Segundo o filósofo, os deuses também deveriam ser eternos e, uma vez que nascem, não o são. Em outra passagem o filósofo afirma: “Mas os mortais acham que os deuses nascem, que têm roupas, vozes e vultos como eles. Homero e Hesíodo atribuem aos deuses tudo aquilo que é desonra e vergonha aos homens: roubar, cometer adultério, enganar-se mutuamente” (REALE; ANTISERI. 1990, p. 48). Dessa forma, Xenófanes critica não só aos deuses mas, também, aos poetas que contavam suas histórias: Homero e Hesíodo.

Na busca da arché, o princípio fundante de todas as coisas, Xenófanes procurou desmistificar muitas das coisas que eram explicadas como interferência, graça ou castigo dos deuses. Em uma destas tentativas ele desmistifica a deusa Íris, o arco íris dizendo: “Aquela que chamamos Íris, porém, também ela é uma nuvem, purpúrea, violácea, verde de se ver.” (REALE; ANTISERI. 1990, p. 48).

Portanto, a ideia dos deuses, como era concebida, recebia agora uma série de críticas quanto ao fato de eles não serem eternos, nem se diferenciarem dos seres humanos em suas virtudes, e muitas vezes cometerem os mesmos- ou até piores – erros que os homens e mulheres mortais.

CONSIDERAÇÕES FINAIS

Ao fim deste artigo, se houver retidão em nosso pensamento, é possível concluir que é inegável a influência dos deuses na forma de vida grega. Era a forma que eles tinham de explicar todas as questões existenciais antes do surgimento da Filosofia. De fato, a crítica de Xenófanes nos proporciona pensar em que valor poderiam ter tais divindades, mas mostra também que o fato de tais histórias terem certo teor fantasioso não diminui sua importância para a formação cultural da Grécia.

REFERÊNCIAS

JEAGER, Werner. Paideia: A formação do homem grego. Tradução Artur M. Parreira. São Paulo: Martins Fontes, 1995

REALE, Giovanni; ANTISERI, Dario. História da Filosofia: Antiguidade e Idade Média. São Paulo: Paulus, 1990. v.1 (Filosofia)

NOTAS:
*Bacharelando em Filosofia- FAM

¹Entende-se antropomorfismo, segundo o dicionário básico de Filosofia de Hilton Japiassú e Danilo Marcondes, por: (do gr. anthropos: homem, e morphé: forma) Atitude de espírito que consiste em conceber Deus à imagem e semelhança do homem e em atribuir-lhe modos de pensar, de sentir e de agir idênticos ou semelhantes aos modos humanos.
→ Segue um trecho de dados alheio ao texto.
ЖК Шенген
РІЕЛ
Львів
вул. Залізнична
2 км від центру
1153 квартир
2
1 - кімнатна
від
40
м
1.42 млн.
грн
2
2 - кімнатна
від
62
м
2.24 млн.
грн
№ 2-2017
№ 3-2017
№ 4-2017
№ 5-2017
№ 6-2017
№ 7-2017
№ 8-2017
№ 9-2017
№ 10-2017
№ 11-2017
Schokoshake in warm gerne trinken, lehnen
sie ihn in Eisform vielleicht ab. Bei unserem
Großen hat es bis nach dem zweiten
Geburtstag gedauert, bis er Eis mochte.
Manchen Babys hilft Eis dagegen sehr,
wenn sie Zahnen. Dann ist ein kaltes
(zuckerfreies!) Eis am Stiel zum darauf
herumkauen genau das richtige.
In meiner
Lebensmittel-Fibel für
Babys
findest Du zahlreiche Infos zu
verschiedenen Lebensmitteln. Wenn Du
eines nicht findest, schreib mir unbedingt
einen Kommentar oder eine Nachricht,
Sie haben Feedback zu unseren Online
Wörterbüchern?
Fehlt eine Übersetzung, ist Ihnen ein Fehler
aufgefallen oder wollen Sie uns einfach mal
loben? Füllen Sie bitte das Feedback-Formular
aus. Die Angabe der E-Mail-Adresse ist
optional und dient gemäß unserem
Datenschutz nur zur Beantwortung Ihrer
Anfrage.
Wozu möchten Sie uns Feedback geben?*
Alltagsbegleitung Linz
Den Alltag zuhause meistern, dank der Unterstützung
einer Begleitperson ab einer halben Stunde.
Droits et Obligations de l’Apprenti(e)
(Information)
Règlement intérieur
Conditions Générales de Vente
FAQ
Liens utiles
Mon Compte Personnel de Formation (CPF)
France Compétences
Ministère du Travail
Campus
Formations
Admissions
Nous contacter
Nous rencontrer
²Xenófanes segundo dicionário básico de Filosofia de Hilton Japiassú e Danilo Marcondes: (séc.IV a.C.) Filósofo grego, nascido em Cólofon, Asia Menor, e fundador da escola eleática (de Eléia, Sul da Itália), Xenófanes, opondo-se aos pensadores jônicos, afirmava a unidade e a imobilidade do Ser: as mudanças não passam de aparências. Ridicularizou os deuses mitológicos e zombou das honrarias conferidas aos atletas olímpicos, porque “o nosso saber vale muito mais do que o vigor dos homens Não é justo preferir a força ao vigor do saber”. Para ele, a substância primitiva e fundamento de tudo é a terra, “pois tudo sai da terra e volta à terra”. Os próprios homens nascem da terra. E ao combater o antropomorfismo, essa doutrina que atribui a Deus uma forma humana, Xenófanes defendeu a unidade de Deus que é um e tudo, que se funde com o todo e a tudo governa com o pensamento (panteísmo que identifica Deus com o universo).